> AIM OF THE TASK
Each line of the listing, apart from the pictures, is to be printed exactly.

> GIVEN MATERIAL

-------

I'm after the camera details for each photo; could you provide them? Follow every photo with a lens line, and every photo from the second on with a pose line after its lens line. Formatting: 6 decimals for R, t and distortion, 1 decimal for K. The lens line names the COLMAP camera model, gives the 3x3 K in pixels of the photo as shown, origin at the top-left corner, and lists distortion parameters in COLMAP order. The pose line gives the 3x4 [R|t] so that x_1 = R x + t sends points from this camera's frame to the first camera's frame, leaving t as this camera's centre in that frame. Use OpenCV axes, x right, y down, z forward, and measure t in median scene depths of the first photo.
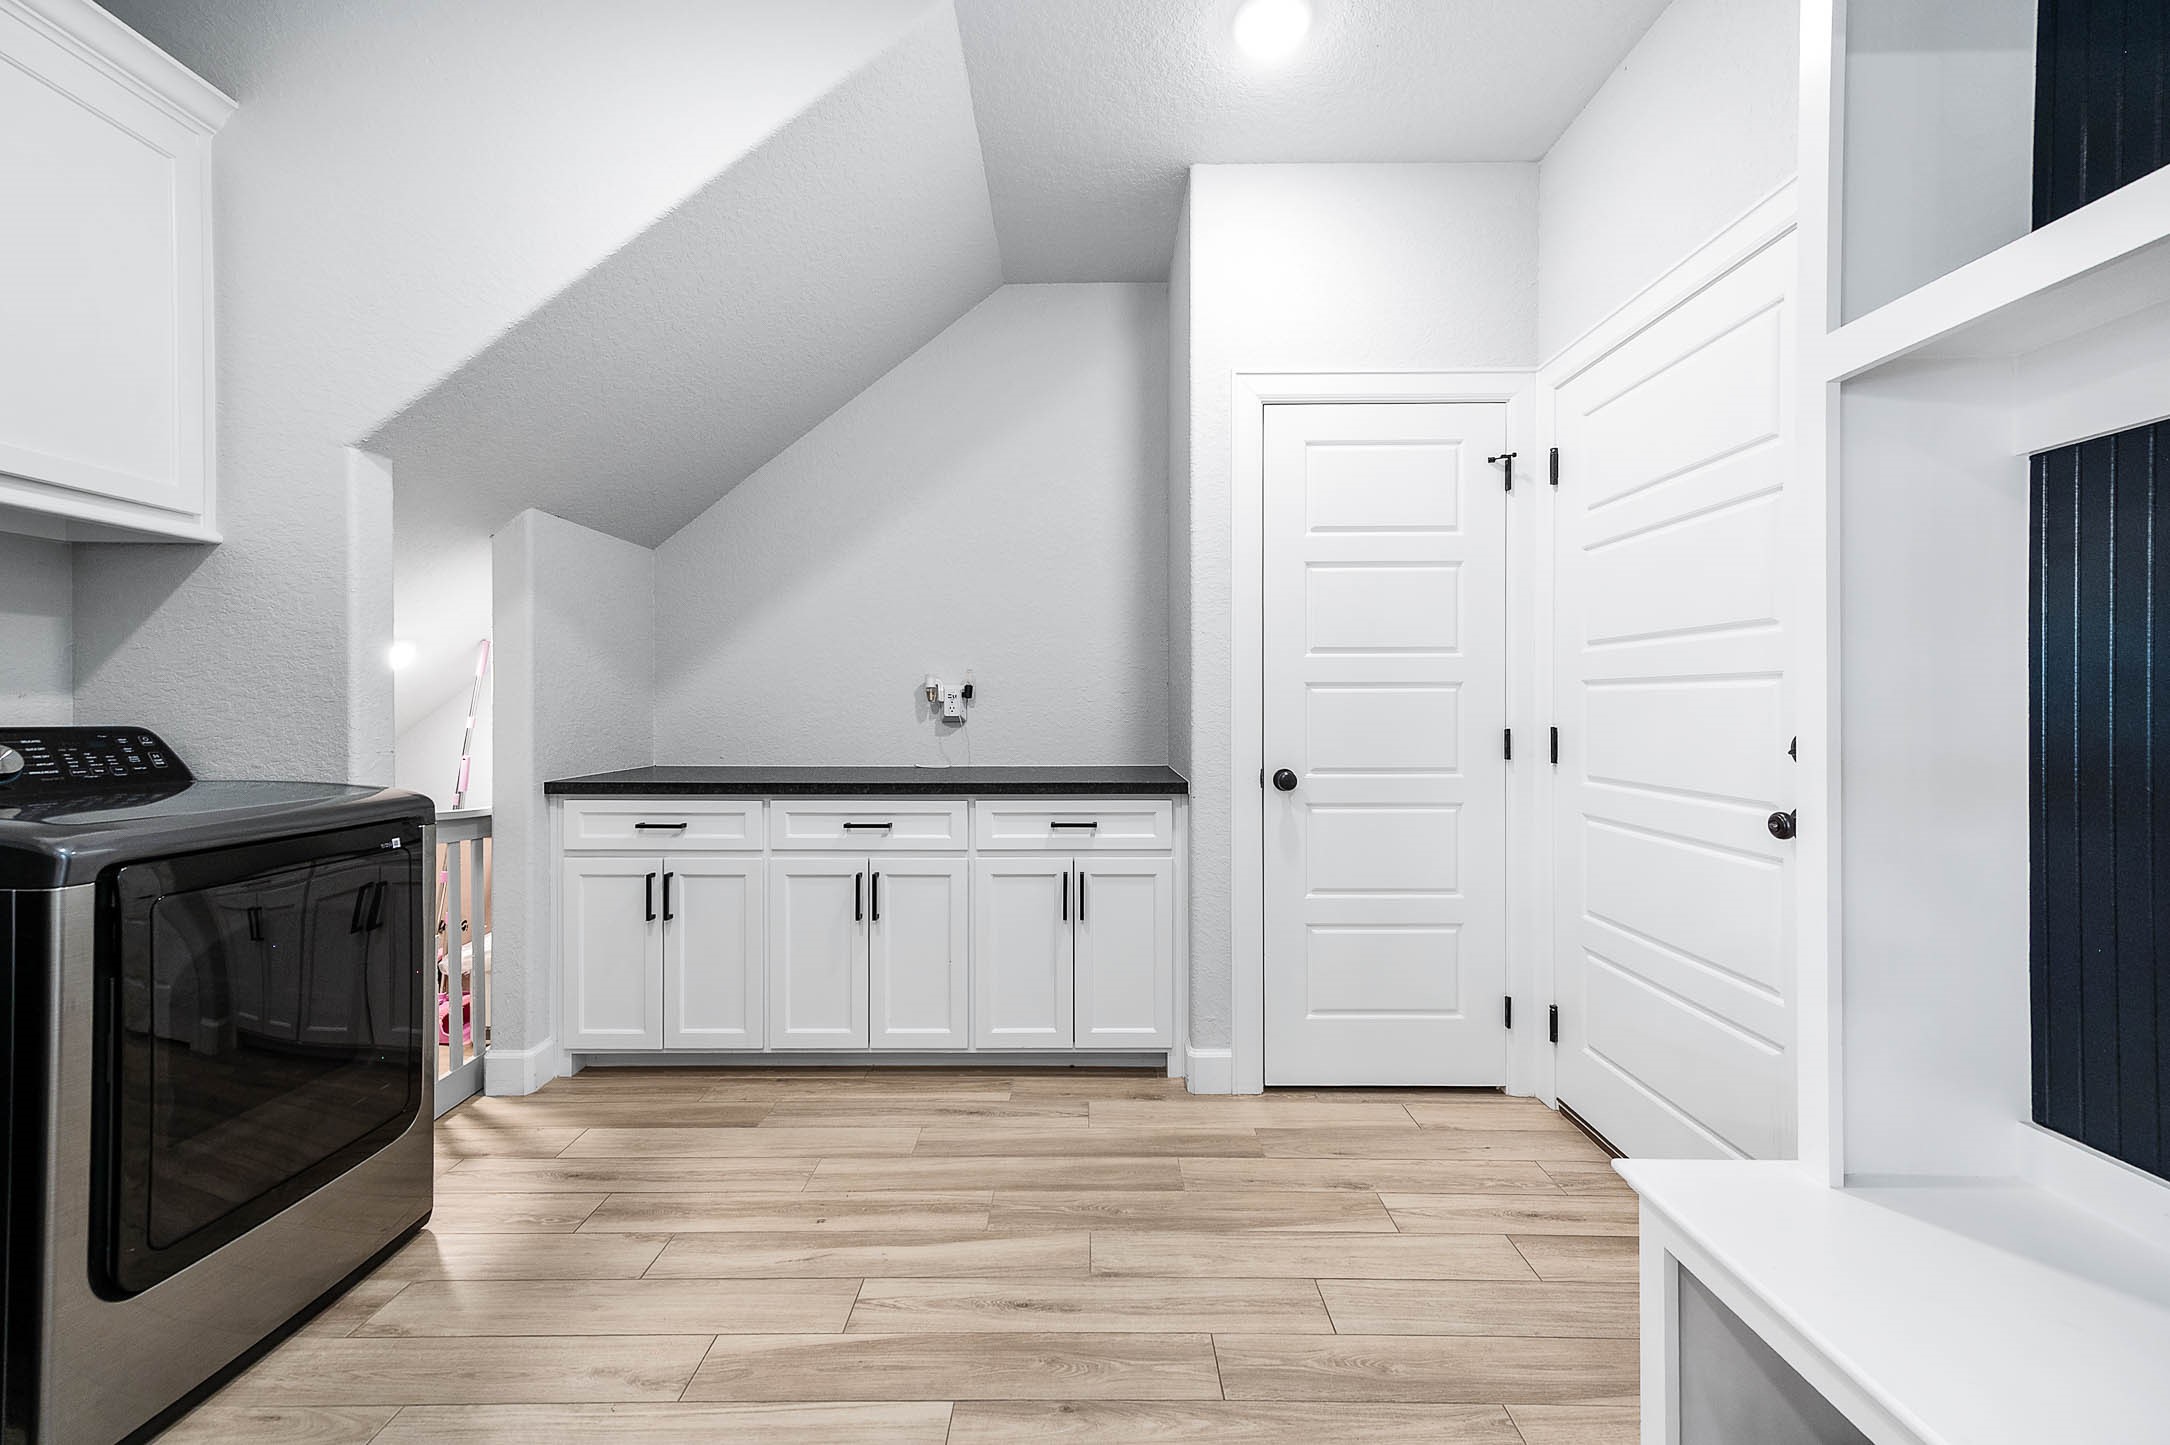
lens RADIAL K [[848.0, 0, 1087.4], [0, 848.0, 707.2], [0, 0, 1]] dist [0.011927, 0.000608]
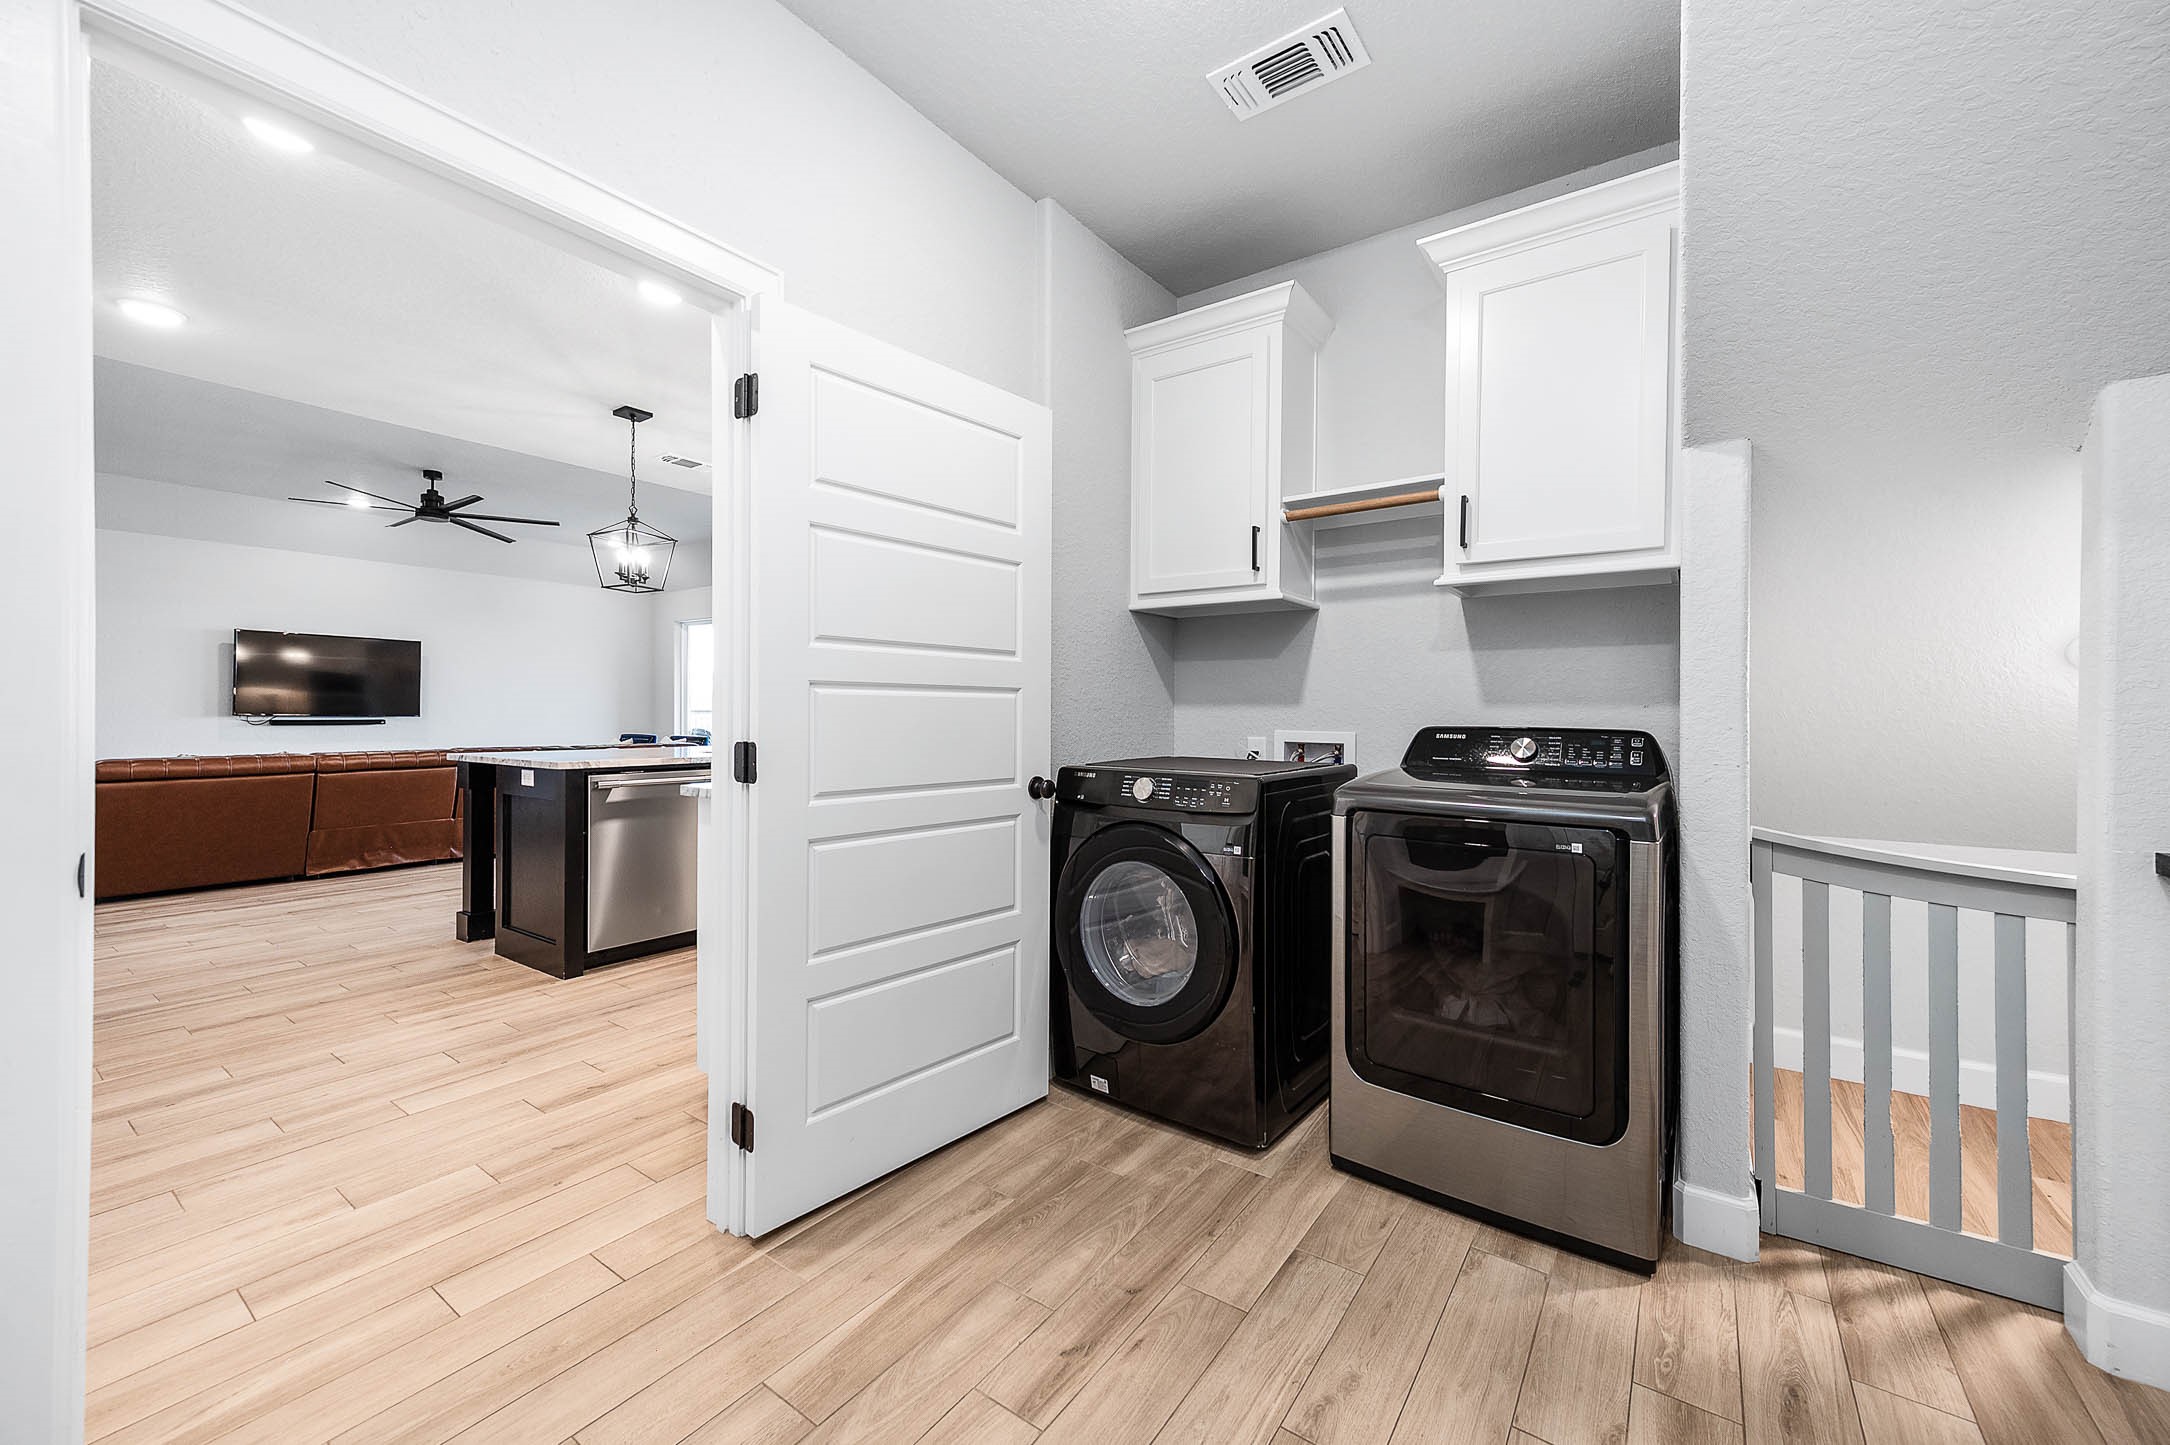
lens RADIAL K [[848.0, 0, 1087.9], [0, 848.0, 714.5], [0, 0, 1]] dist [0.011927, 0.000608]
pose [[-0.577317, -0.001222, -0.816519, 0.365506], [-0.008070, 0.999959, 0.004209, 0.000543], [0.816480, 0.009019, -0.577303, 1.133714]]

-------

> RESULT OF THIS EXERCISE
I'm after the camera details for each photo; could you provide them? Follow every photo with a lens line, and every photo from the second on with a pose line after its lens line. Formatting: 6 decimals for R, t and distortion, 1 decimal for K. The lens line names the COLMAP camera model, gives the 3x3 K in pixels of the photo as shown, origin at the top-left corner, and lists distortion parameters in COLMAP order. The pose line gives the 3x4 [R|t] so that x_1 = R x + t sends points from this camera's frame to the first camera's frame, leaving t as this camera's centre in that frame. Use OpenCV axes, x right, y down, z forward, and measure t in median scene depths of the first photo.
lens RADIAL K [[848.0, 0, 1087.4], [0, 848.0, 707.2], [0, 0, 1]] dist [0.011927, 0.000608]
lens RADIAL K [[848.0, 0, 1087.9], [0, 848.0, 714.5], [0, 0, 1]] dist [0.011927, 0.000608]
pose [[-0.577317, -0.001222, -0.816519, 0.365506], [-0.008070, 0.999959, 0.004209, 0.000543], [0.816480, 0.009019, -0.577303, 1.133714]]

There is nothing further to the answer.